## Work item
In the stretch from the line containing "as value=2000 unit=rpm" through the line containing "ret: value=2.5 unit=mph", swap "returns a record such as" for "yields a record like" and write out only those lines, leaving everything else unchanged. Omit the pictures.

[Saved entries]
/---
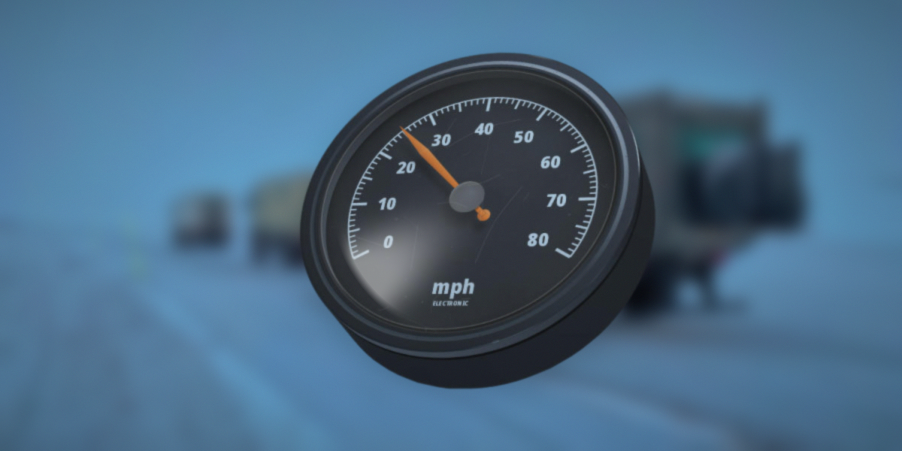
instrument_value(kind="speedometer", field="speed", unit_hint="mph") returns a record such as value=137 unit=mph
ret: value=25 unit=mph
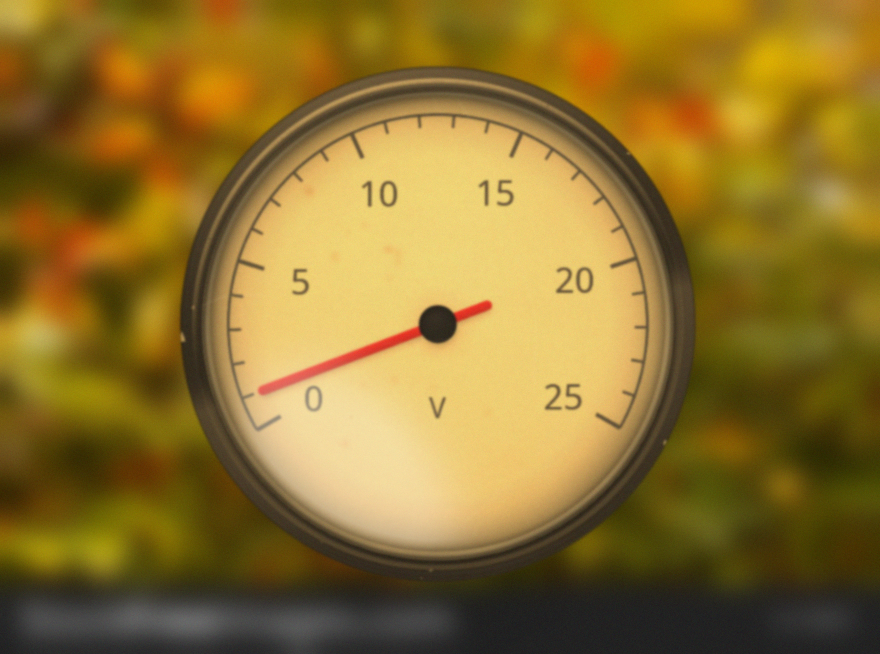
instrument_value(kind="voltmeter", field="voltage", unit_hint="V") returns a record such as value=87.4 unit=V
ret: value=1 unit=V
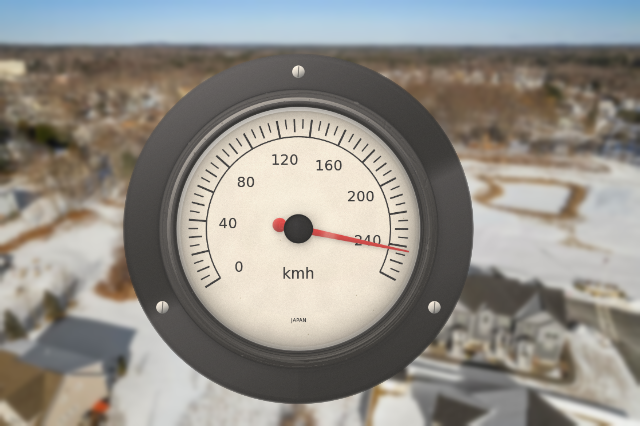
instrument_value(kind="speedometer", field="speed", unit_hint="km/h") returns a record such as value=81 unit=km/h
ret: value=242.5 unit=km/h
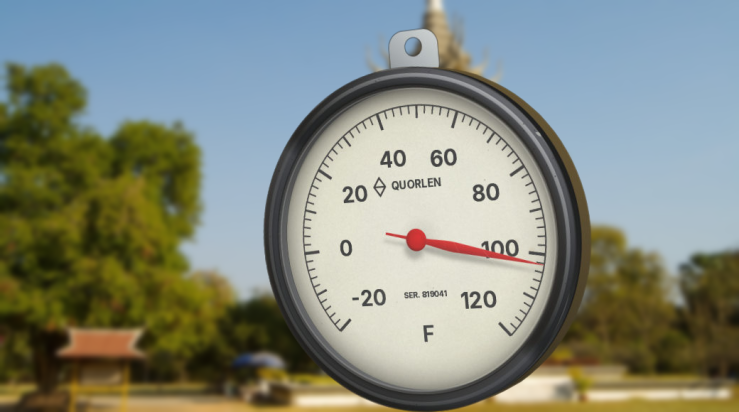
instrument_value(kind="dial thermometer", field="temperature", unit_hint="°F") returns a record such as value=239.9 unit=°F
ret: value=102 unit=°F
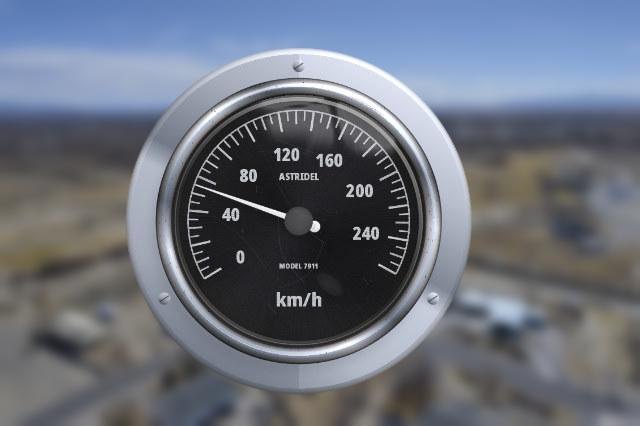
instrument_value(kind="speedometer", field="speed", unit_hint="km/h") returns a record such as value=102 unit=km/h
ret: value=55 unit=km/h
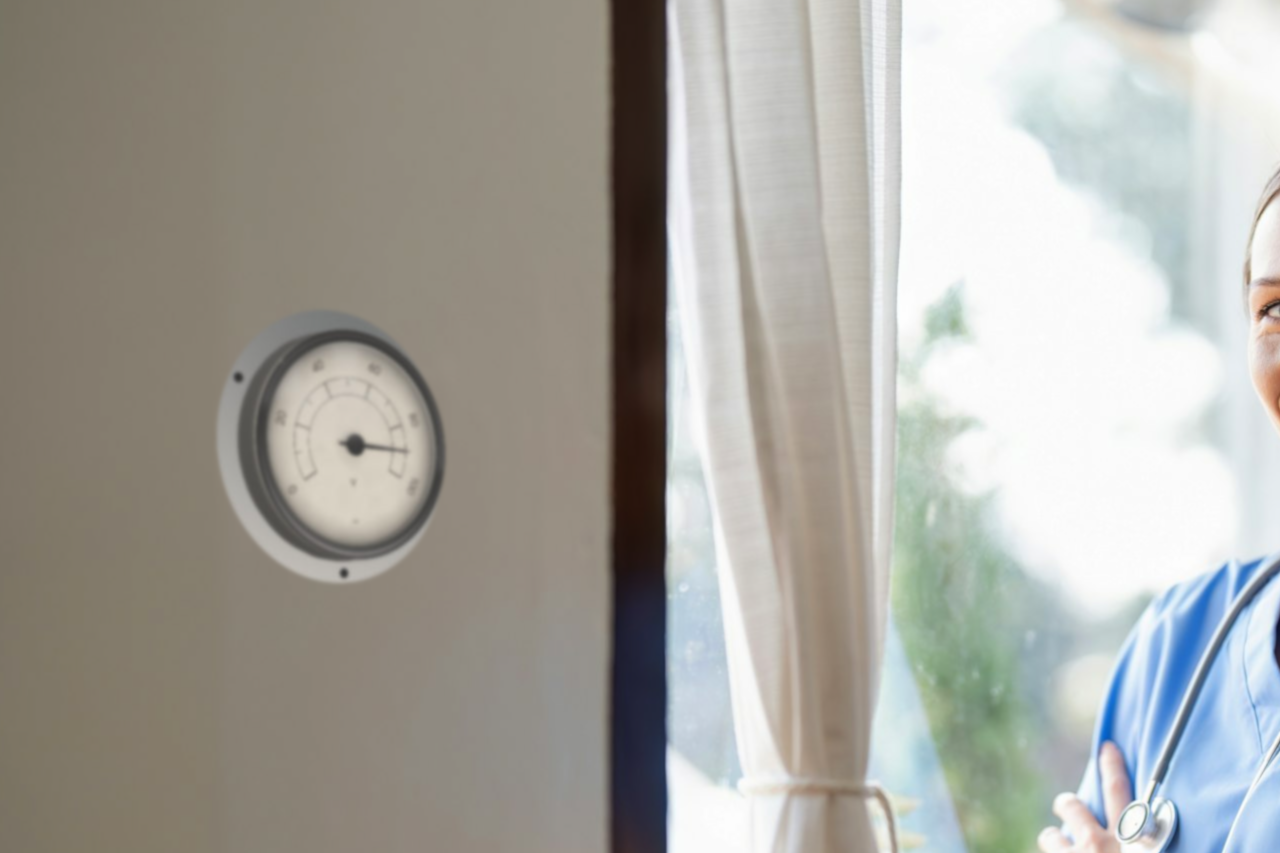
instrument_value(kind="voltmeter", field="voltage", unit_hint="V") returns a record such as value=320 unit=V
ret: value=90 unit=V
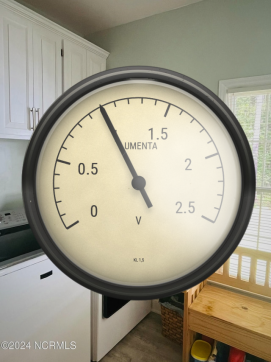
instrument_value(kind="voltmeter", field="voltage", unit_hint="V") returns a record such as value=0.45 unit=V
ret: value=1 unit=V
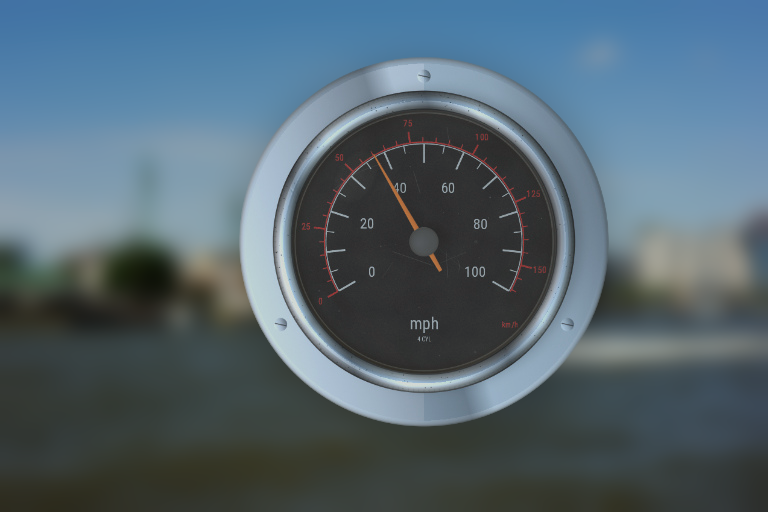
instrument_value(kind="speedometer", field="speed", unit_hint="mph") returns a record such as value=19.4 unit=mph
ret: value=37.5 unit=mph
\---
/---
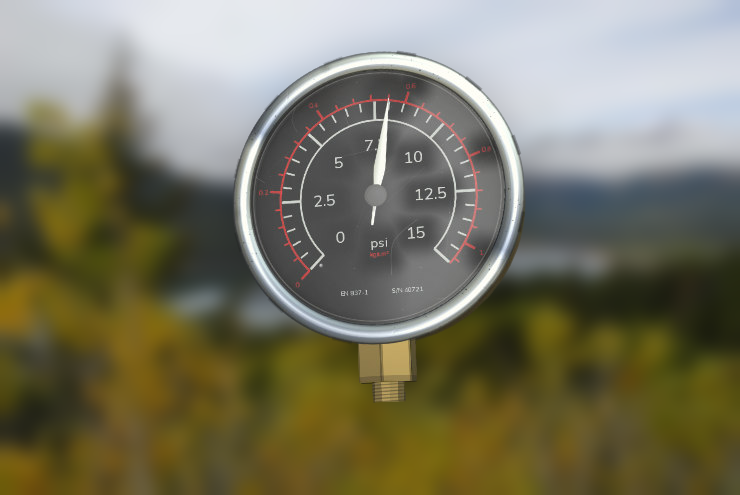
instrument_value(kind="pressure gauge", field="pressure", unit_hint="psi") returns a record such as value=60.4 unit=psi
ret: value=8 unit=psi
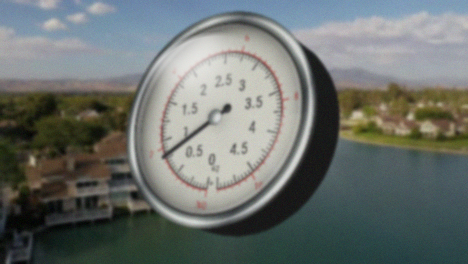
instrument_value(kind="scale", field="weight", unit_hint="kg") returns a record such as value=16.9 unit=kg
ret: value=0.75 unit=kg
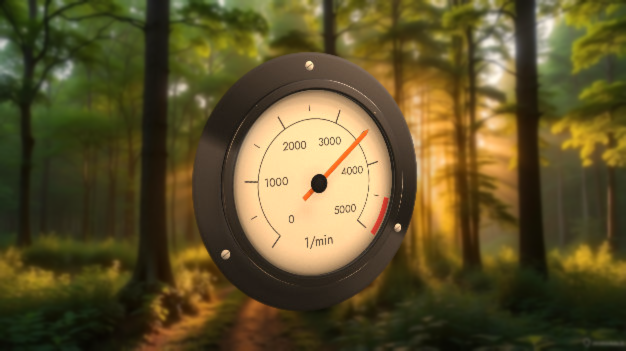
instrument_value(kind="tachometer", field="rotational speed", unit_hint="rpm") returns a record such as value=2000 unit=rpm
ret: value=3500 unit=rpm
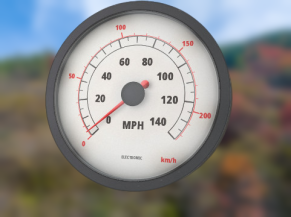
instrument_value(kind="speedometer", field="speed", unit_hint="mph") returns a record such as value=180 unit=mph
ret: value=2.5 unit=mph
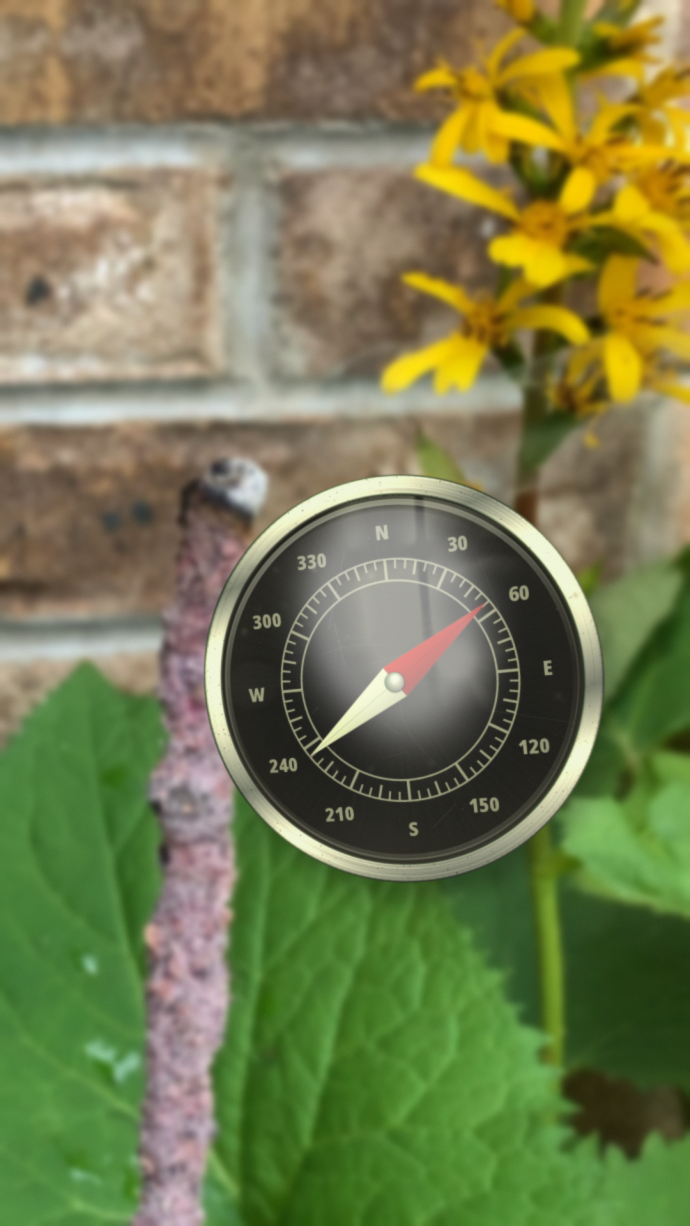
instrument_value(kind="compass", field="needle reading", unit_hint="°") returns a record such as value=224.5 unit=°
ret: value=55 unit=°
\---
## Answer to the problem
instrument_value(kind="tachometer", field="rotational speed", unit_hint="rpm") yields a record like value=2000 unit=rpm
ret: value=3500 unit=rpm
instrument_value(kind="speedometer", field="speed", unit_hint="mph") yields a record like value=180 unit=mph
ret: value=2.5 unit=mph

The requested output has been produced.